El enfoque a la hora de invertir en renta fija tiene sus diferencias con la renta variable, ya que, aunque lo principal es igual, comprar cuando el precio esté “barato” y vender cuando cotice al precio que tenemos marcado como objetivo, para los bonos la prioridad es que el emisor cumpla con sus compromisos de pago mientras tengamos el activo en cartera.
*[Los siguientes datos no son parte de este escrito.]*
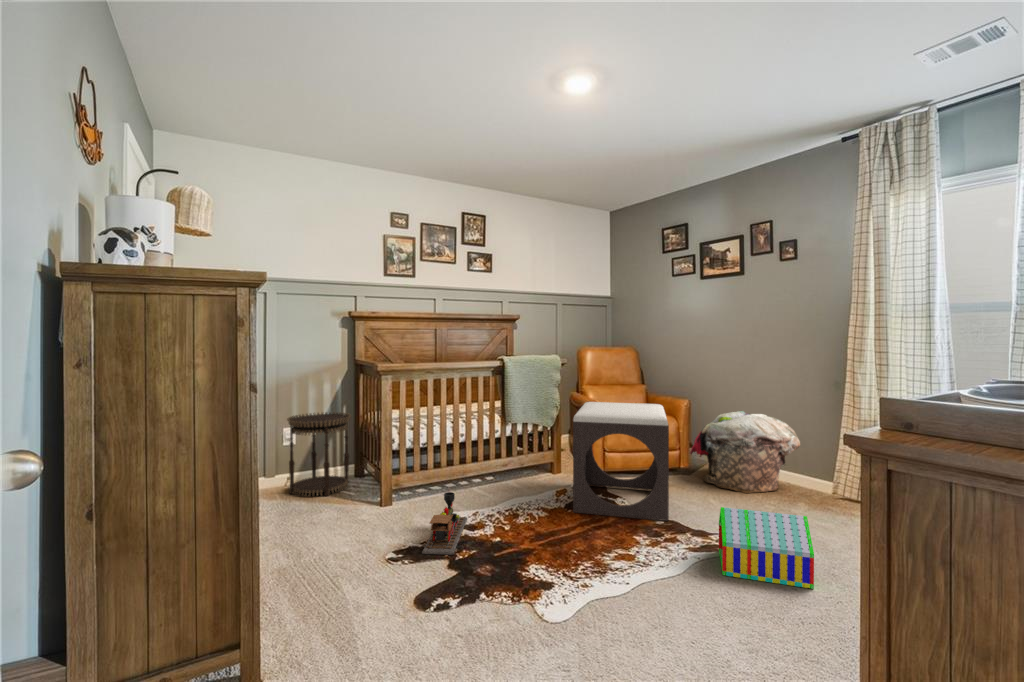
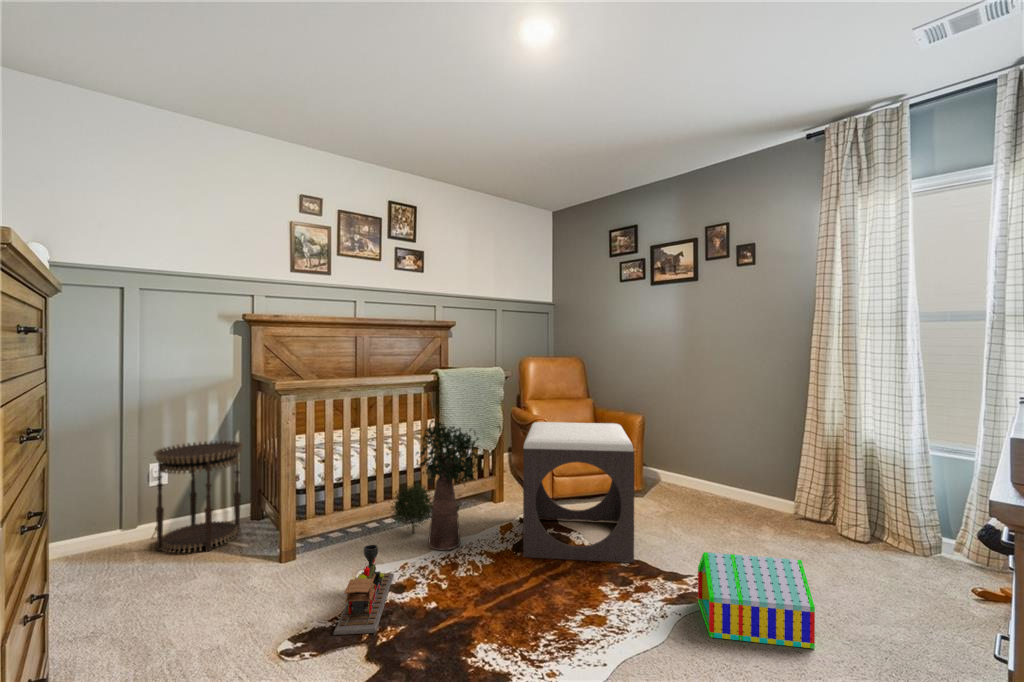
potted plant: none [463,397,539,504] -> present [391,420,482,550]
laundry basket: present [690,411,800,493] -> none [645,428,764,521]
Por ello, una parte muy importante del análisis de la renta fija está relacionado con los flujos de ingresos y pagos.

Bien es cierto que una parte del trabajo podría venir dado por las calificaciones que otorgan las agencias de rating, pero, por un lado, no todas las emisiones tienen una calificación crediticia, y por otro, hay ocasiones en las que la realidad sorprende a estas agencias antes de que ellas detecten lo que esté pasando y realicen modificaciones en su clasificación.
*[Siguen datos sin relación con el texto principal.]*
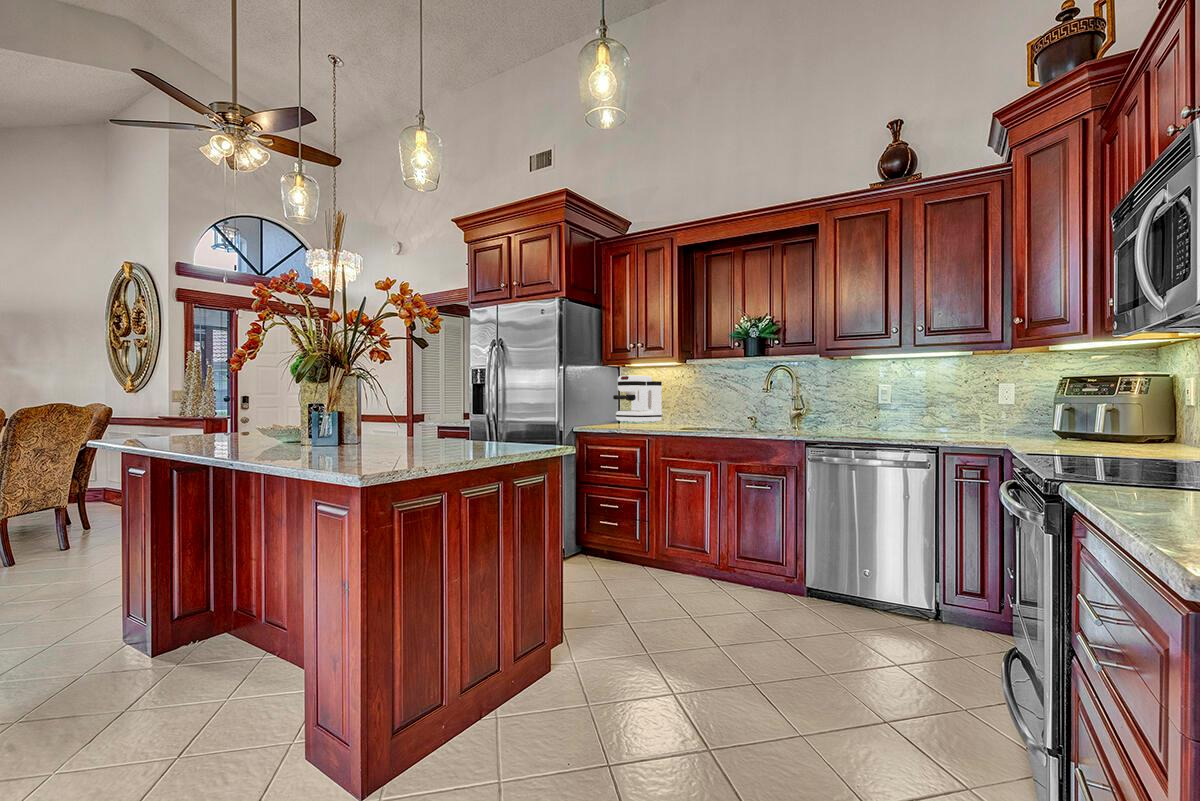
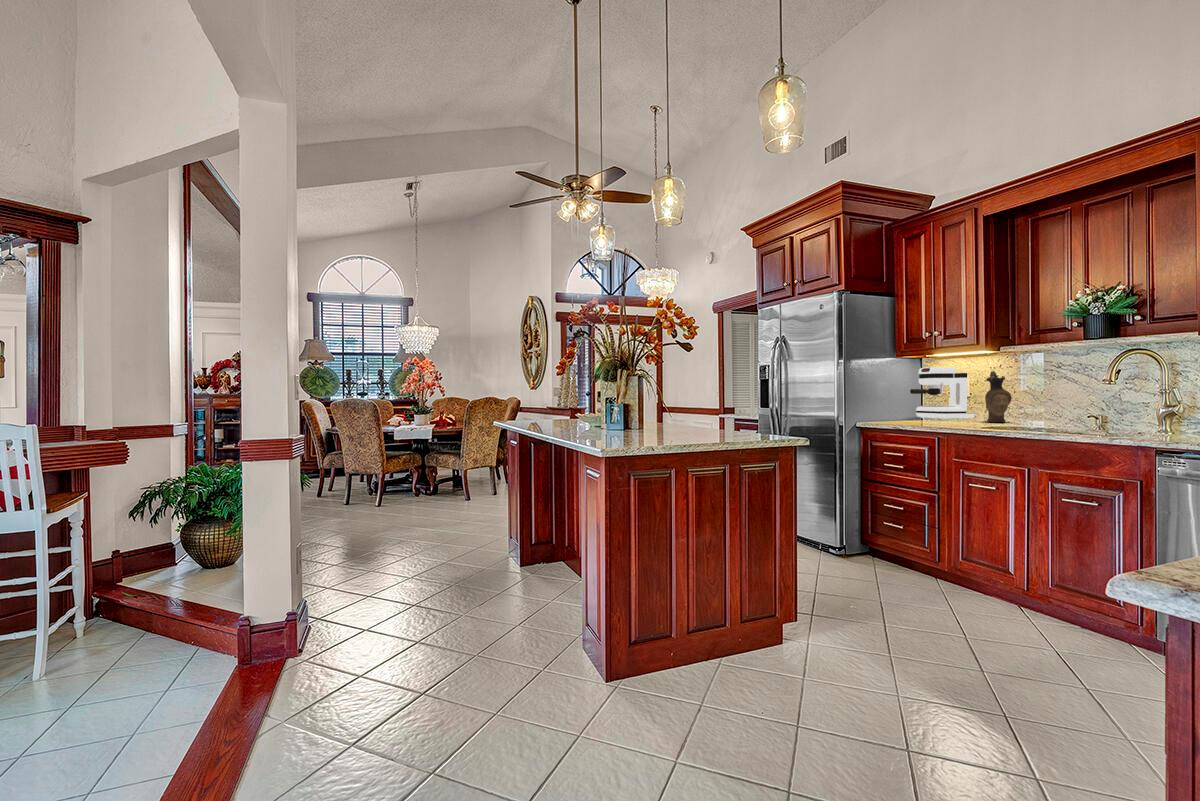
ceramic pitcher: none [673,380,693,424] -> present [985,371,1012,422]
Vamos a centrarnos, principalmente, en la deuda corporativa porque prácticamente siempre suele ser más rentable que los bonos de gobierno. No conviene olvidarse por completo de la renta fija pública y aprovechamos para mencionar que en su análisis hay que tener muy en cuenta la evolución económica del país, datos como el PIB, el desempleo, la presión fiscal, el crecimiento económico, etc., así como ratios como deuda pública sobre el PIB. Con ello, podemos hacernos una idea de la capacidad que tiene el país de hacer frente a sus compromisos financieros.